Mary Barra
Mary Barra
NEW YORK (CNNMoney) – G.M. Chairman and CEO Mary Barra is betting her reputation is on electric cars.
GM raised its dividend on Thursday for the second time in eight months. It also provided a capital return of as much as $7.5 billion to investors.
GM executives say their autonomous-vehicle initiative is a key component of that plan, which will culminate with the release of an electric vehicle in late 2021. They made the announcement in New York City, where Barra on Thursday was a featured speaker at the Fortune Most Powerful Women conference.
Earlier this year, GM said it would spend nearly $5 billion on the electric vehicle program, which it is betting will compete with Tesla and other companies that have built a market for battery electric vehicles.
GM spent another $7 billion in the third quarter to help finance the electric car program, raising the total sum the company has invested in new technology to nearly $14 billion.
The company aims to recoup some of those investments, of course, through higher profits and stock price. So far, it is finding some skepticism.
“Investors have got to realize that electric is not going to be profitable for the next decade,” said David Cole, the chairman of the Center for Automotive Research. “GM will still be making a loss with this.”
But Barra says GM will keep plowing billions of dollars into building these kinds of vehicles as they become more and more mainstream. The key to making this a lucrative undertaking, she said, is making money from the batteries used in the vehicles.
The major cost in building a vehicle is the gasoline engine and transmission. But the other significant cost is the lithium-ion battery pack. That’s because energy storage for most vehicles in the future will come from batteries.
That makes it harder to predict the business model for electric vehicles.
The Tesla Model 3 has raised expectations for what electric vehicles can be. Tesla made 7,750 of them in the third quarter, which beat the company’s goal of making 5,000 a week.

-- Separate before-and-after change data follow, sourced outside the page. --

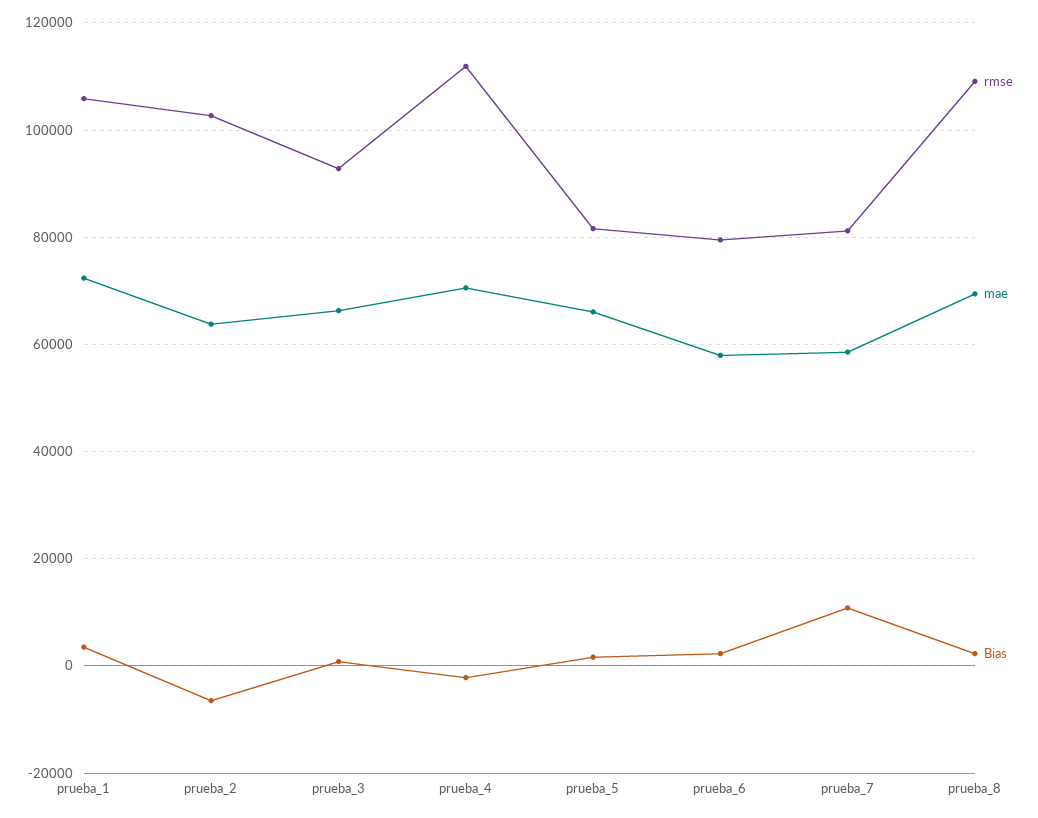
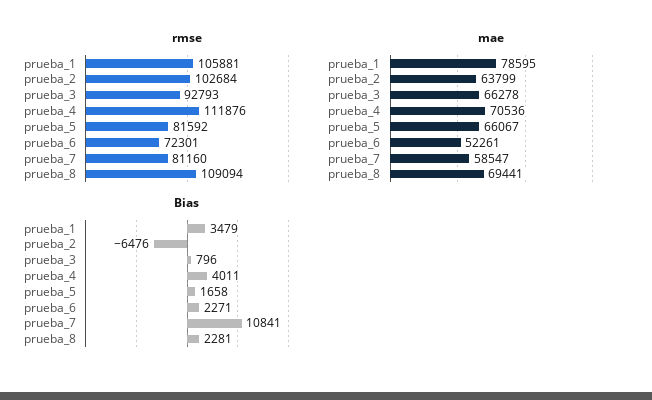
  {
    "rmse": {
      "prueba_1": 105881,
      "prueba_2": 102684,
      "prueba_3": 92793,
      "prueba_4": 111876,
      "prueba_5": 81592,
-     "prueba_6": 80000,
+     "prueba_6": 72301,
      "prueba_7": 81160,
      "prueba_8": 109094
    },
    "mae": {
-     "prueba_1": 72000,
+     "prueba_1": 78595,
      "prueba_2": 63799,
      "prueba_3": 66278,
      "prueba_4": 70536,
      "prueba_5": 66067,
-     "prueba_6": 58000,
+     "prueba_6": 52261,
      "prueba_7": 58547,
      "prueba_8": 69441
    },
    "Bias": {
      "prueba_1": 3479,
      "prueba_2": -6476,
      "prueba_3": 796,
-     "prueba_4": -2000,
+     "prueba_4": 4011,
      "prueba_5": 1658,
      "prueba_6": 2271,
      "prueba_7": 10841,
      "prueba_8": 2281
    }
  }

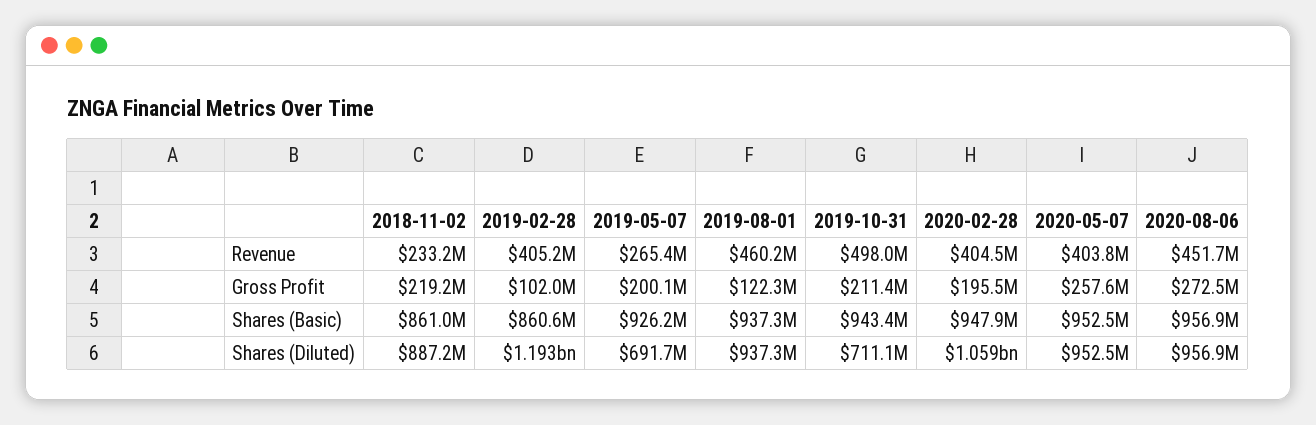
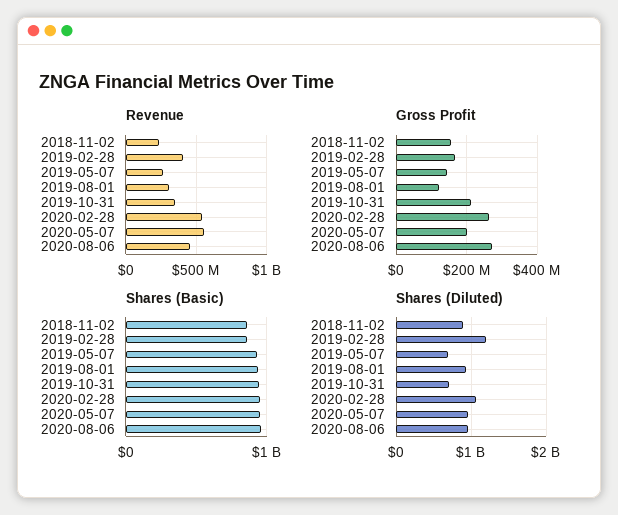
  {
    "Revenue": {
      "2018-11-02": 233200000,
      "2019-02-28": 405200000,
      "2019-05-07": 265400000,
-     "2019-08-01": 460200000,
+     "2019-08-01": 300000000,
-     "2019-10-31": 498000000,
+     "2019-10-31": 350000000,
-     "2020-02-28": 404500000,
+     "2020-02-28": 550000000,
-     "2020-05-07": 403800000,
+     "2020-05-07": 550000000,
      "2020-08-06": 451700000
    },
    "Gross Profit": {
-     "2018-11-02": 219200000,
+     "2018-11-02": 160000000,
-     "2019-02-28": 102000000,
+     "2019-02-28": 160000000,
-     "2019-05-07": 200100000,
+     "2019-05-07": 140000000,
      "2019-08-01": 122300000,
      "2019-10-31": 211400000,
-     "2020-02-28": 195500000,
+     "2020-02-28": 260000000,
-     "2020-05-07": 257600000,
+     "2020-05-07": 200000000,
      "2020-08-06": 272500000
    },
    "Shares (Basic)": {
      "2018-11-02": 861000000,
      "2019-02-28": 860600000,
      "2019-05-07": 926200000,
      "2019-08-01": 937300000,
      "2019-10-31": 943400000,
      "2020-02-28": 947900000,
      "2020-05-07": 952500000,
      "2020-08-06": 956900000
    },
    "Shares (Diluted)": {
      "2018-11-02": 887200000,
      "2019-02-28": 1193000000,
      "2019-05-07": 691700000,
      "2019-08-01": 937300000,
      "2019-10-31": 711100000,
      "2020-02-28": 1059000000,
      "2020-05-07": 952500000,
      "2020-08-06": 956900000
    }
  }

Analysts were skeptical that the Model 3 could stay on that pace. But so far it has. After getting off to a slow start, Tesla announced it delivered 30,000 Model 3s in the last two months of the year.
A lot of the skepticism around electric vehicles is the same for other types of vehicles. There was skepticism that fuel-efficient cars could ever sell at volumes large enough to compete with full-size trucks. And nobody believed that diesels, which produce significantly more smog than their gasoline counterparts, could ever compete with gas-powered models.
GM and Tesla are trying to take a long-term view, believing that the technologies will gain acceptance over time. Barra even admitted that there is uncertainty around the payback period for investing in electric vehicles.
“We think electric cars are going to play an important role in the future of the automobile,” she said. “The challenges are truly out there.”
In order to meet government standards, electric vehicles will likely need to carry an upfront charge, but that cost is going to fall in the next decade, she said. Barra also said that the biggest hurdle for cars with electric batteries is the charging infrastructure, which is going to get easier to overcome with new forms of power distribution.